Task prompt:
Start at the line below containing "52.4 Cardiac Neural" and stop at the line containing "The cardiac phenotype". Repeat every line of that stretch exactly, and nothing outside it.

Exercise data:

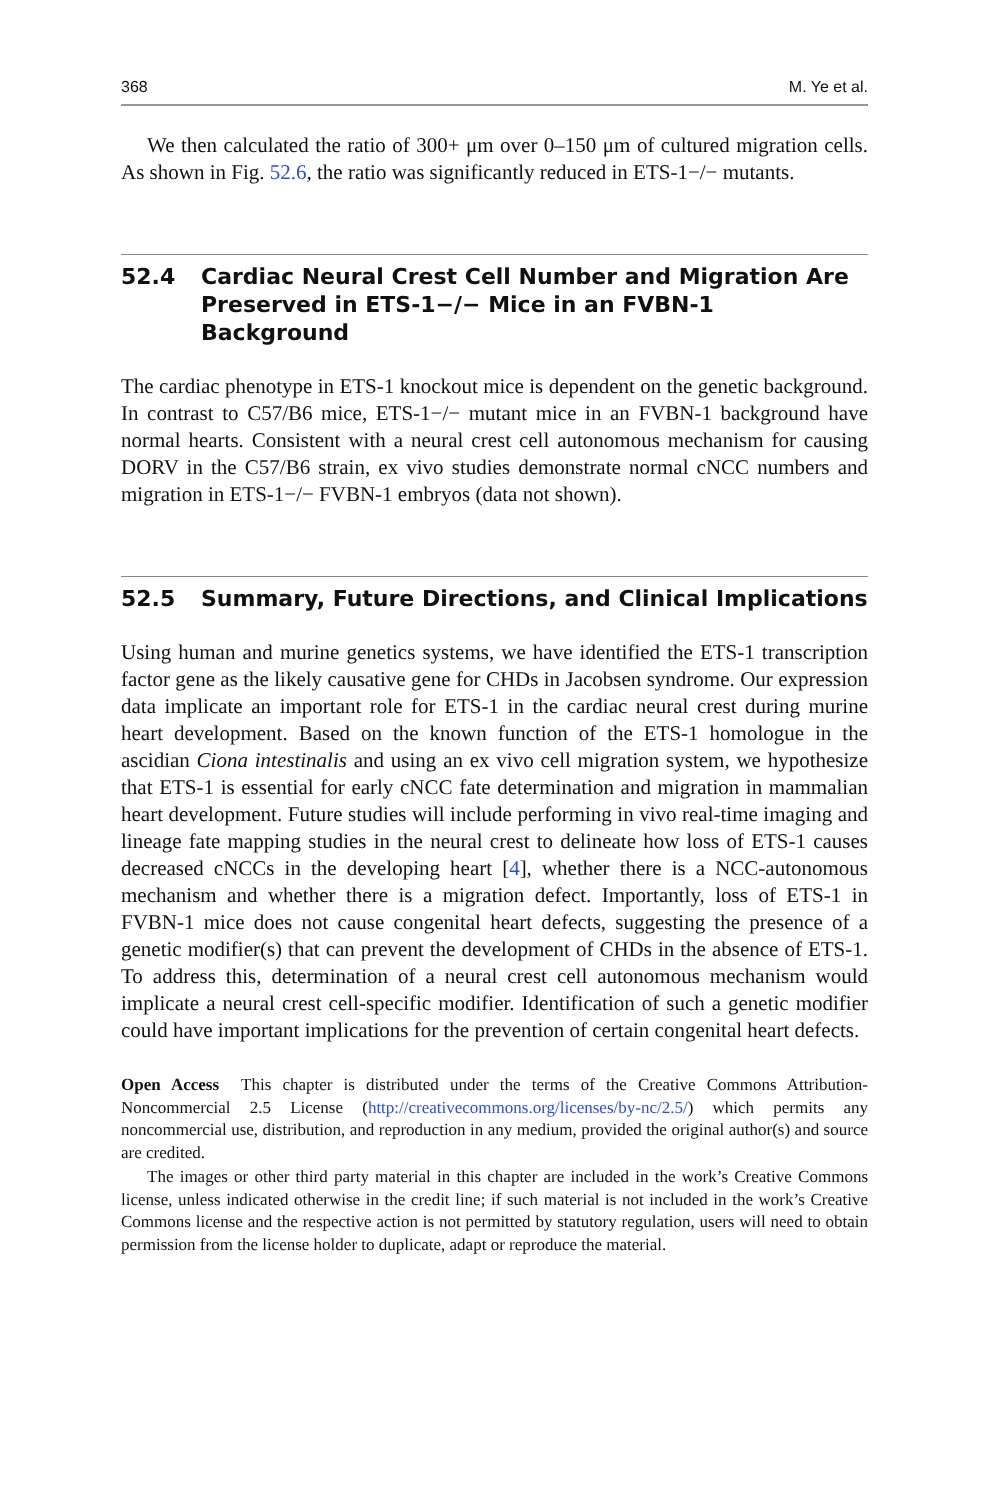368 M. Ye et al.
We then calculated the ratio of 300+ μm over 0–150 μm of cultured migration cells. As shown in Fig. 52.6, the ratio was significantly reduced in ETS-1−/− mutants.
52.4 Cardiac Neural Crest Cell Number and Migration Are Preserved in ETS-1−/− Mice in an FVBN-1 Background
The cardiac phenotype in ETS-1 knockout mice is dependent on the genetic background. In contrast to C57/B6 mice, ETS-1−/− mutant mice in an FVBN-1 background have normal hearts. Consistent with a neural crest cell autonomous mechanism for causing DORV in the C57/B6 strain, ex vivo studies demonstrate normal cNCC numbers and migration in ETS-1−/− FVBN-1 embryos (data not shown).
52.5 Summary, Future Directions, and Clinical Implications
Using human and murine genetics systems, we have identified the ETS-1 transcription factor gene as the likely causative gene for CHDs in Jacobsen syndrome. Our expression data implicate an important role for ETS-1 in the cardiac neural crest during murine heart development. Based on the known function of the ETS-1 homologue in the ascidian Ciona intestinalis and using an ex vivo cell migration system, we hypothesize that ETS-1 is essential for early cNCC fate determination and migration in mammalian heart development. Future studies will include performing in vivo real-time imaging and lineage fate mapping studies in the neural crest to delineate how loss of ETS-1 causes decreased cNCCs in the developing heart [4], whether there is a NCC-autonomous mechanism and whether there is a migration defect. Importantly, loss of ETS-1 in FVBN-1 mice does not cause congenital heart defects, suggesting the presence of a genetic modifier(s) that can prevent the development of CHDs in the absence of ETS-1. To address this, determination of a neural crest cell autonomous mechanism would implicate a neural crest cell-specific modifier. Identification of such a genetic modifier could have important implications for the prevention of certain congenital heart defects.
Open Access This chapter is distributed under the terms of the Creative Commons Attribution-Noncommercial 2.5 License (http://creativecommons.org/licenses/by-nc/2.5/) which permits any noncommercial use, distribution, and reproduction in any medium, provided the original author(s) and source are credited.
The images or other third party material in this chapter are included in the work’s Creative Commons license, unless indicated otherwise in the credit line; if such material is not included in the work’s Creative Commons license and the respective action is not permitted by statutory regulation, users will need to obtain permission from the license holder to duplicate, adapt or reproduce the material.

Solution to the exercise:
52.4 Cardiac Neural Crest Cell Number and Migration Are Preserved in ETS-1−/− Mice in an FVBN-1 Background
The cardiac phenotype in ETS-1 knockout mice is dependent on the genetic background. In contrast to C57/B6 mice, ETS-1−/− mutant mice in an FVBN-1 background have normal hearts. Consistent with a neural crest cell autonomous mechanism for causing DORV in the C57/B6 strain, ex vivo studies demonstrate normal cNCC numbers and migration in ETS-1−/− FVBN-1 embryos (data not shown).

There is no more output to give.